┌────────
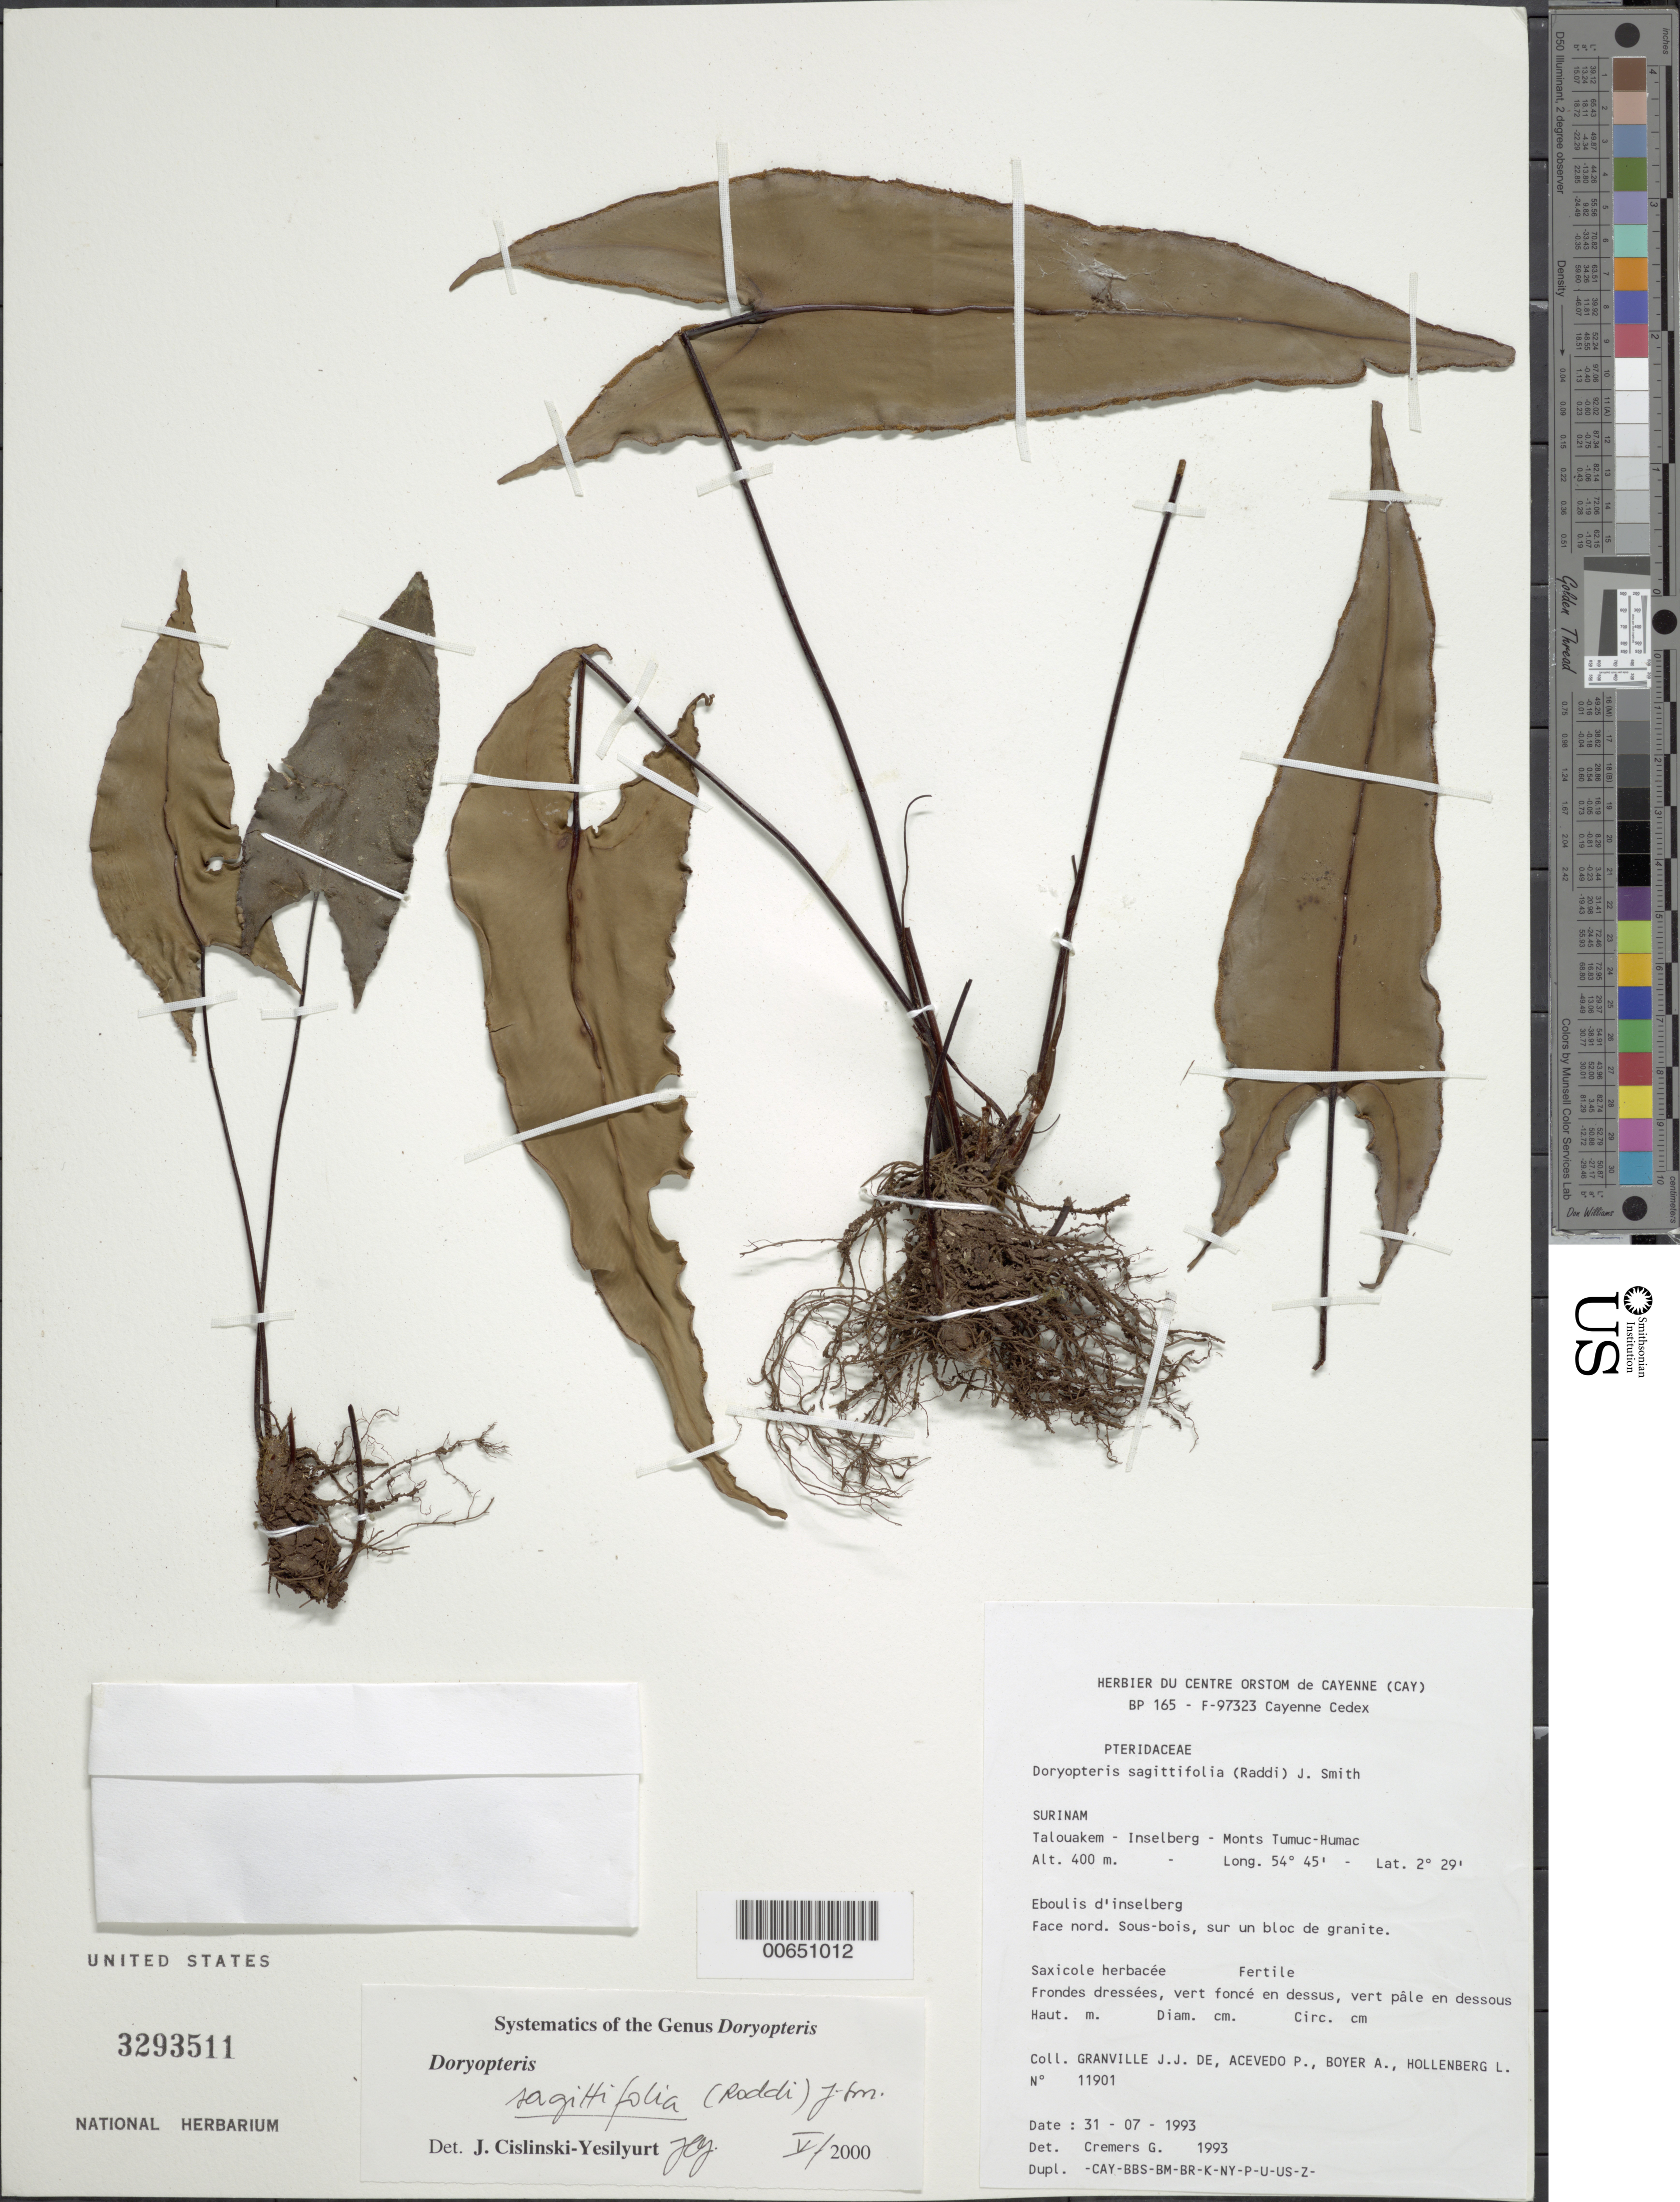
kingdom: Plantae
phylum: Tracheophyta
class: Polypodiopsida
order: Polypodiales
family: Pteridaceae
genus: Doryopteris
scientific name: Doryopteris sagittifolia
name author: J. Sm.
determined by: Cremers, Georges A.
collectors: J.-J. de Granville, P. Acevedo-Rodr., A. Boyer & L. Hollenberg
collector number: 11901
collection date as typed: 31-Jul-93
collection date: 1993-07-31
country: Suriname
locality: Talouakem, Inselberg, Monts Tumuc-Humac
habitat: Eboulis d'inselberg, face Nord, sous-bois, sur un bloc de granite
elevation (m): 400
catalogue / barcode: US 3293511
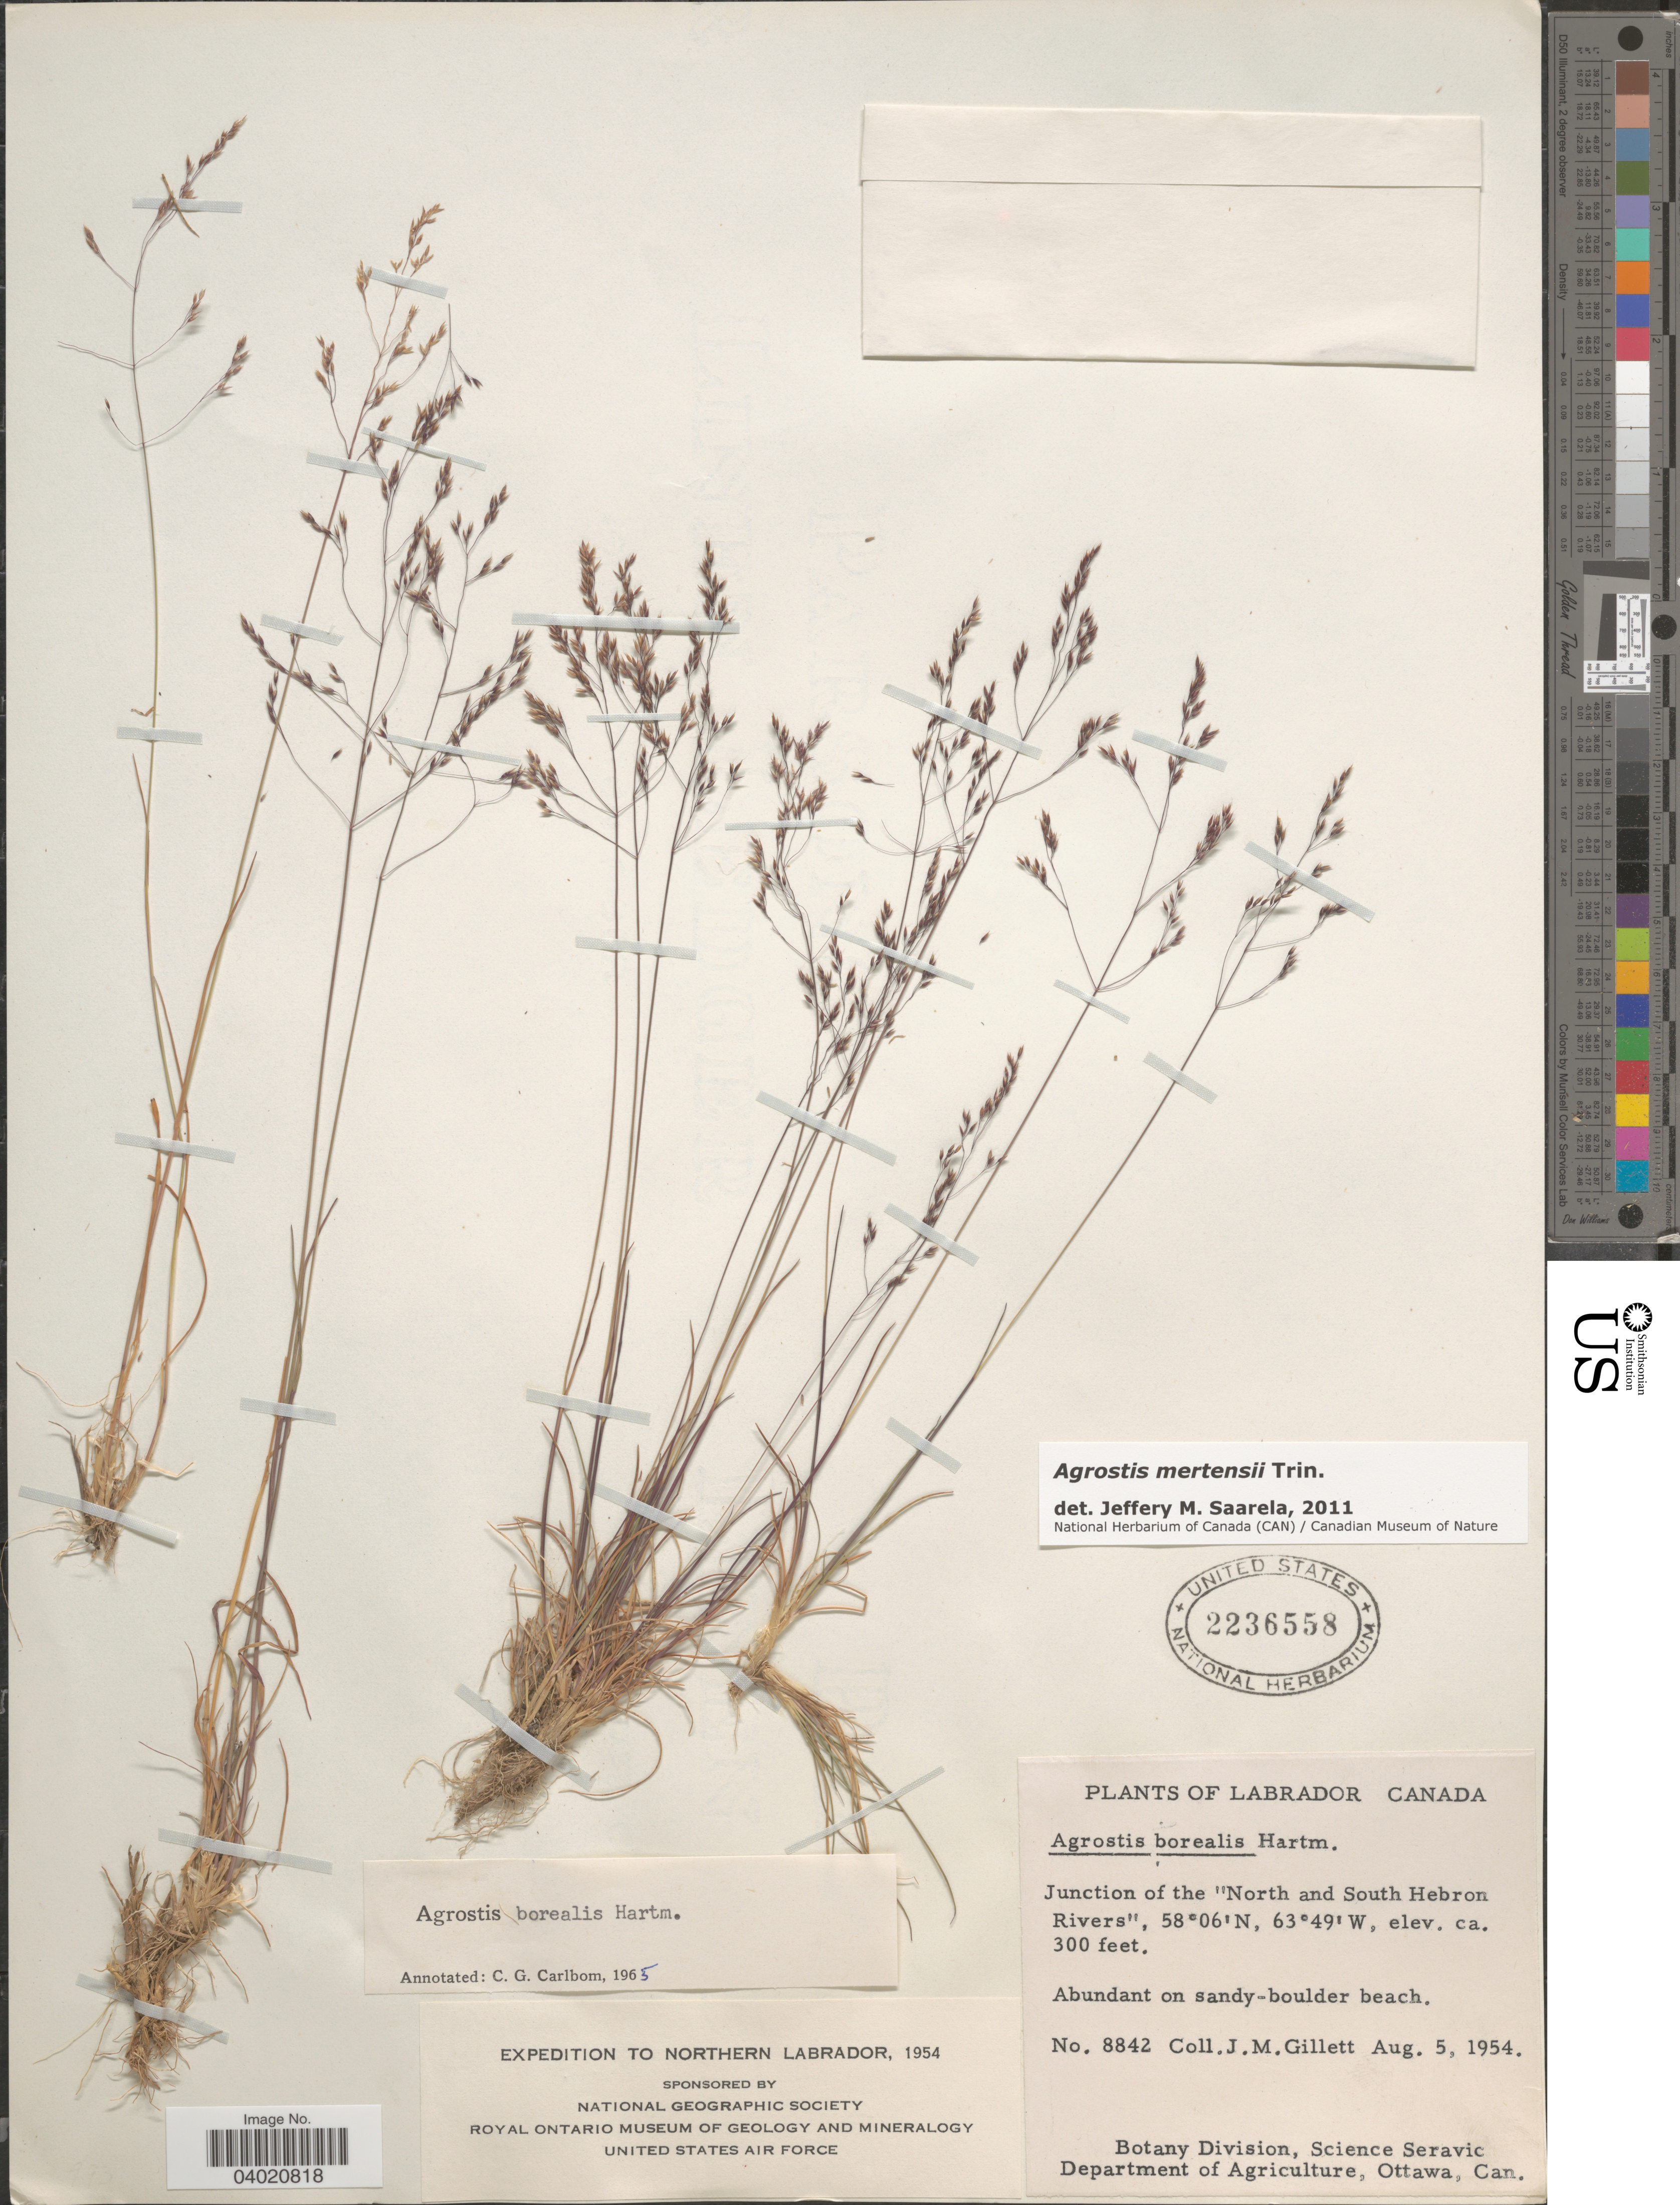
└────────
▶ _TASK TO COMPLETE_: Replace "elevation (m)" with "altitude (m)" throughout the records above, keeping every other line the same. Leave the pictures out of your answer.

▶ _COMPLETE ANSWER_:
kingdom: Plantae
phylum: Tracheophyta
class: Polypodiopsida
order: Polypodiales
family: Pteridaceae
genus: Doryopteris
scientific name: Doryopteris sagittifolia
name author: J. Sm.
determined by: Cremers, Georges A.
collectors: J.-J. de Granville, P. Acevedo-Rodr., A. Boyer & L. Hollenberg
collector number: 11901
collection date as typed: 31-Jul-93
collection date: 1993-07-31
country: Suriname
locality: Talouakem, Inselberg, Monts Tumuc-Humac
habitat: Eboulis d'inselberg, face Nord, sous-bois, sur un bloc de granite
altitude (m): 400
catalogue / barcode: US 3293511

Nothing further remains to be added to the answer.